Puis Malatesta ayant regagné la péninsule, en décembre 1919, Frigerio le rejoignait pour participer à la rédaction d’Unità Nova, dont le premier numéro sortait le 27 février 1920.
Frigerio demeurait en Italie jusqu’à l’avènement du fascisme puis il réintégrait Genève, d’où il ne s’évada plus que pour de courts voyages.
Malingre et même maladif, il n’en continuait pas moins de participer à toutes les luttes politiques, s’intéressant plus particulièrement au cours de la période fasciste à tous les proscrits qui transitaient par la Suisse ou y prenaient racine plus ou moins durable !
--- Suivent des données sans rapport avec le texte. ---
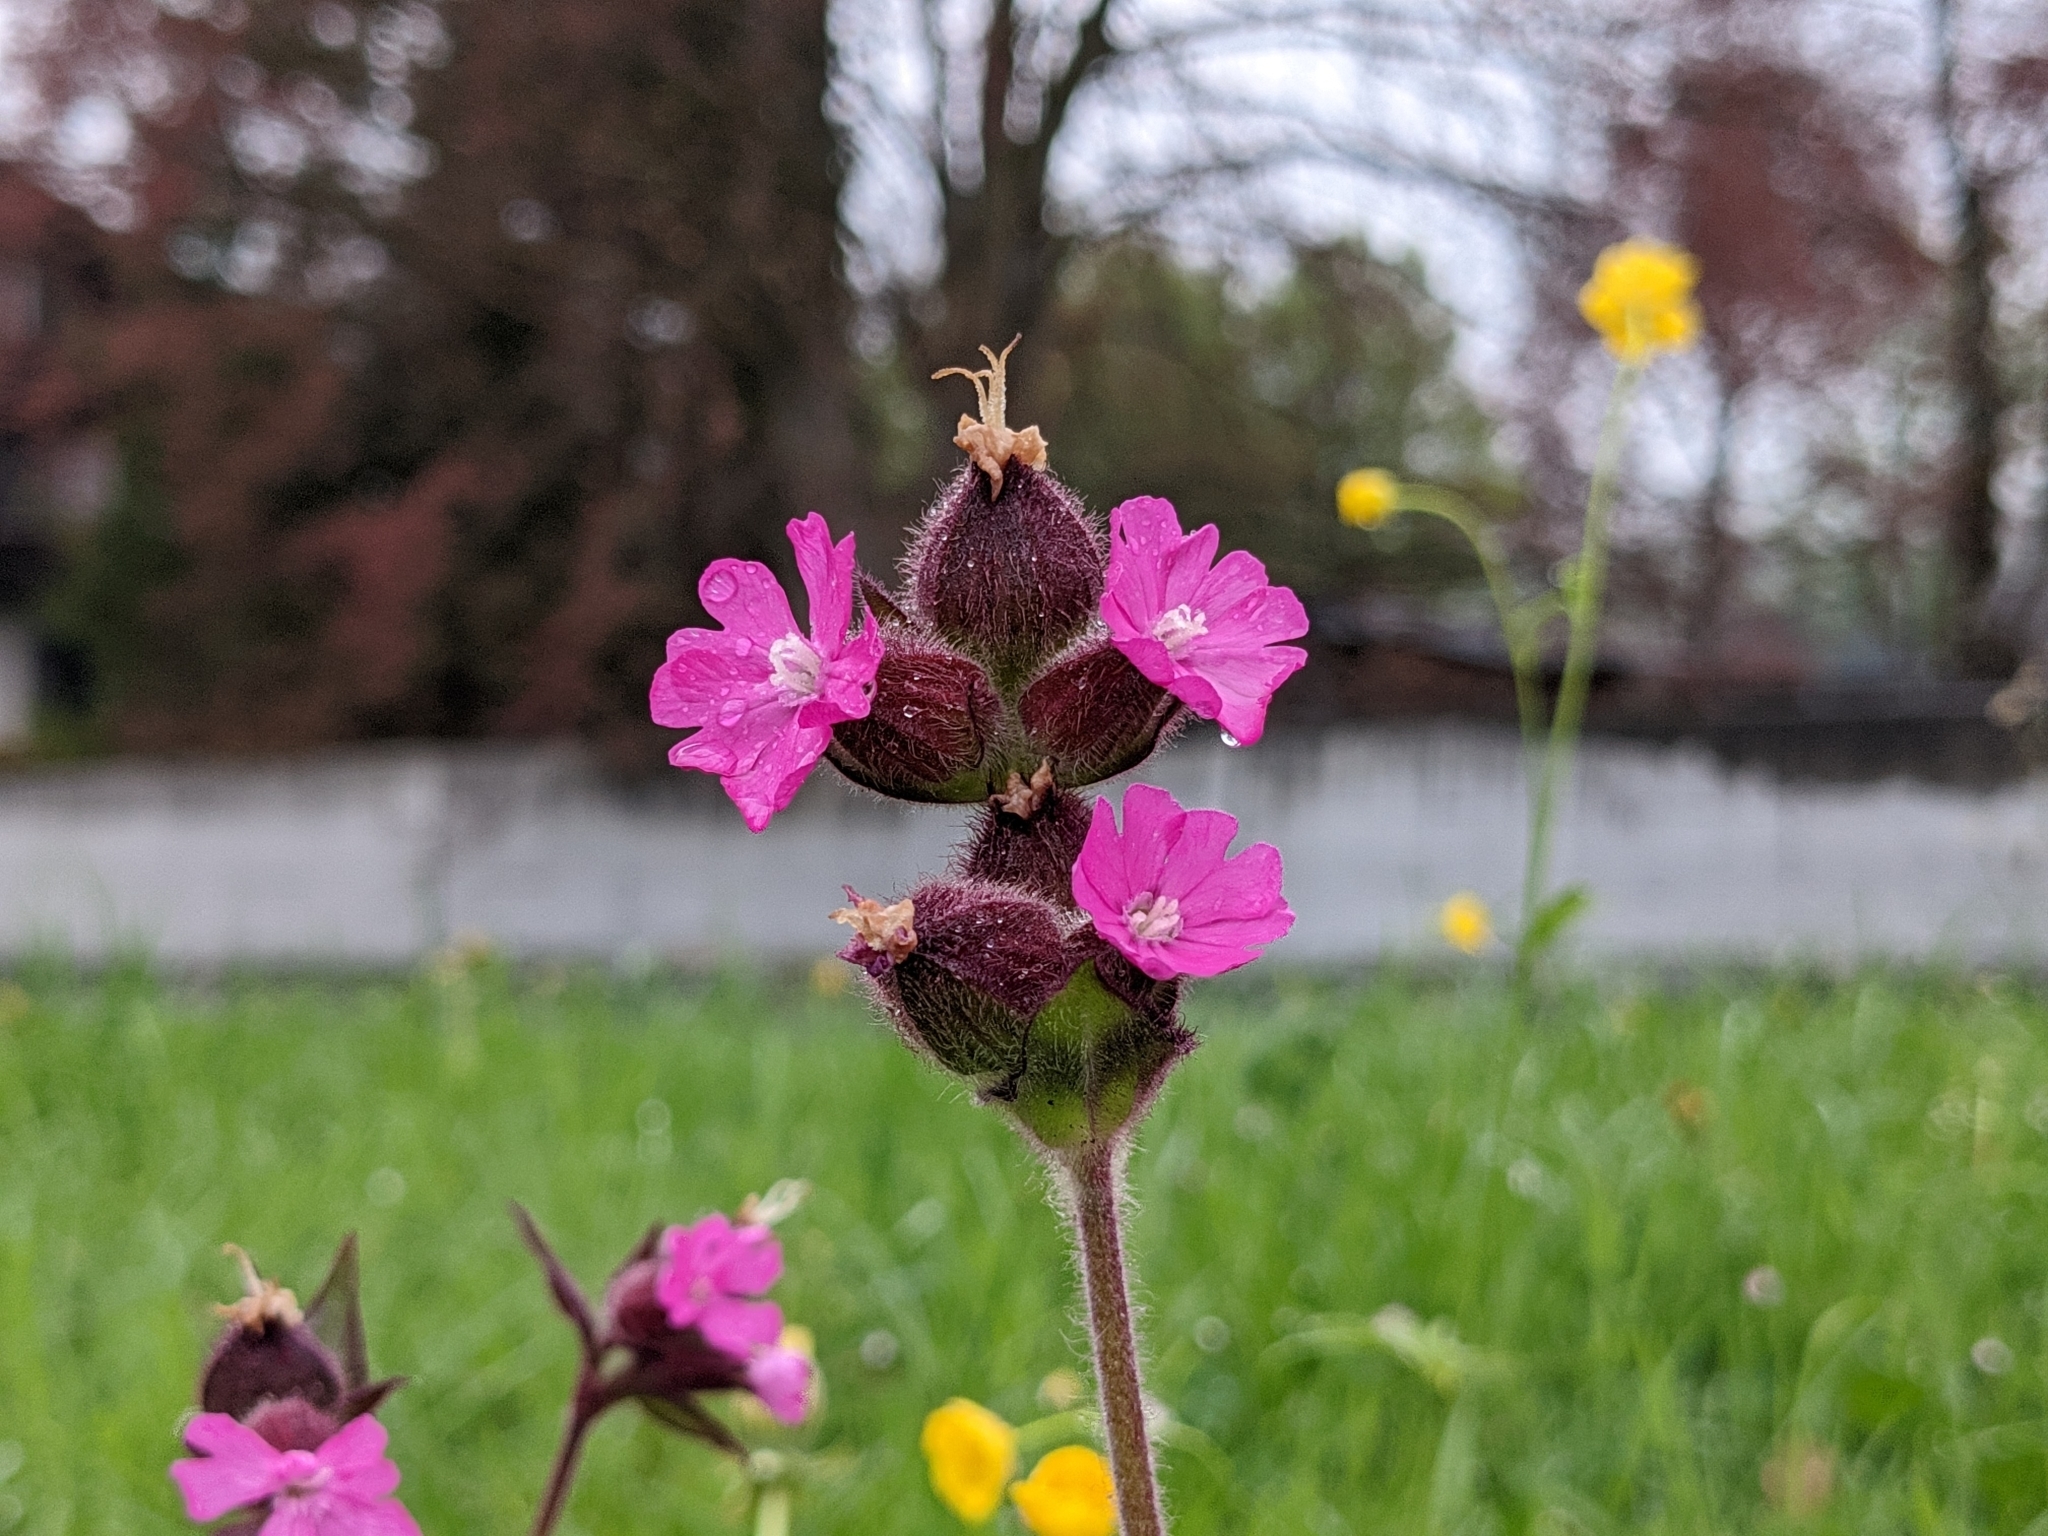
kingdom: Plantae
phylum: Tracheophyta
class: Magnoliopsida
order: Caryophyllales
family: Caryophyllaceae
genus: Silene
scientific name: Silene dioica
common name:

Un de ses grands plaisirs était de faire visite à son vieux Bertoni, qui bien que d’apparence plus robuste, le précéda dans la tombe d’une vingtaine d’années, puisqu’il mourut en 1947.
Saluons en Frigerio un des derniers d’une époque que Bertoni a définie mieux que personne dans une lettre à Cavalazzi — autre figure de l’anarchisme italo-suisse de 1900 — en ces termes : Les temps heureux où l’on pouvait trouver cinquante camarades capables de faire quelque chose et disposés, tous, à le faire.